While we still need to wait on official confirmation, we can all probably pinpoint two features that will be the prime targets of those regulatory pushbacks. After all, both were revealed in earlier Tweets, where Musk teased some of the upcoming Advanced Summons features.
The first one is a fun capability which allows vehicles to follow their drivers “like a pet,” and the second one is the “remote control mode.” The latter is essentially a feature that allows any Tesla owner (with the car that comes with appropriate hardware, naturally) to control his vehicle like an RC car, all through a Tesla mobile app. Furthermore, Tesla CEO also revealed a possible capability that would enable cars to drive to the location of their owners’ phone.
Almost ready to roll out. Regulators just approved.

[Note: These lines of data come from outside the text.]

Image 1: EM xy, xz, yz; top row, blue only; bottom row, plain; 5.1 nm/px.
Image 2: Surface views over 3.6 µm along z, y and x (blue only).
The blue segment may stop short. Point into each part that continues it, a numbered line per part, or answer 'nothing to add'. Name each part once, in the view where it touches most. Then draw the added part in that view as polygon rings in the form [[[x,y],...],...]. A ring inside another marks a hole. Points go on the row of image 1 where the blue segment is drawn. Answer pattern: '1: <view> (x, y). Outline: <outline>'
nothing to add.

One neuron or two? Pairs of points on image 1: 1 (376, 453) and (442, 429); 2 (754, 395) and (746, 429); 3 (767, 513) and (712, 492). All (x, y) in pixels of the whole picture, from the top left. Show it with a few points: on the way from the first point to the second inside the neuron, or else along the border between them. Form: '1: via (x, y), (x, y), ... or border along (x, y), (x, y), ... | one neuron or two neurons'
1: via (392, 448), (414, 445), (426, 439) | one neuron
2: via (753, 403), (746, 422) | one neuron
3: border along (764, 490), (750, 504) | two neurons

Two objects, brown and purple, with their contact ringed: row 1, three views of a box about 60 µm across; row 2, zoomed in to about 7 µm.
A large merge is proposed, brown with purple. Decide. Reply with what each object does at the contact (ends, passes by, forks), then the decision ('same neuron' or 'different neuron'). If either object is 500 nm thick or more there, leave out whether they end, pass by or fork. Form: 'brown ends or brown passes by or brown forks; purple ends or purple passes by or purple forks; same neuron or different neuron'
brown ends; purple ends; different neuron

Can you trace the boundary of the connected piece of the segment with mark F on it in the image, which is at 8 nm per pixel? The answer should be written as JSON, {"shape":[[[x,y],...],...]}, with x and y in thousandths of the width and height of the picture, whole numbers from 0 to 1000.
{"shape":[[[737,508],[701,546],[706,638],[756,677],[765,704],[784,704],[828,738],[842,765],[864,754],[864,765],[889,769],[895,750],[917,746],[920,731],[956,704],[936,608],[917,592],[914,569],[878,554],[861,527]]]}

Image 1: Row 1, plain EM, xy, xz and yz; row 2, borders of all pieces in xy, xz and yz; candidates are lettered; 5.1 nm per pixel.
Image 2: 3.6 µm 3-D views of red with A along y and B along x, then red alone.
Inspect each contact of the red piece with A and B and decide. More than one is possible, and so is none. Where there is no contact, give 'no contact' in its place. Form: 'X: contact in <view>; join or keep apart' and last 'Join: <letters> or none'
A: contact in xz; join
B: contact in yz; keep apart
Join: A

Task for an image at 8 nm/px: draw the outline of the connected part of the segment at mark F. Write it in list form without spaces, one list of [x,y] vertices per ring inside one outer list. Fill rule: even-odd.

— Elon Musk (@elonmusk) January 22, 2019
While Elon Musk has really enthusiastic ideas for the Summon’s improvement, most of these will have to wait for the automaker to release larger and better trained neural networks. Although, it seems Tesla is already working hard on these. This was revealed by Tesla’s Director of Artificial Intelligence Andrej Karpathy, who noted that the company had already trained large neural networks that work very well. Unfortunately, he also noted that these new neural networks just can’t be deployed to current Tesla vehicles, mostly due to the limitations in the company’s current hardware. However, most of these limitations are to be lifted with the rollout of the Hardware 3 later this year.
When this happens, features like the ability of the vehicle to read signs around parking lots to determine valid parking spots, advanced summoning or the vehicles driving towards the location of their owner’s phone, might all be coming out really soon.
And with the Advanced Summon now approved by (some) regulators, members of Tesla’s early access program will undoubtedly be able to sample the new functional, driverless feature, rather soon. And judging by how well the basic features of the Advanced Summon were received, the options like making the car pick you up at the parking garage entry, getting it to pick you up like a valet all look really interesting to everyone that loves cars and tech.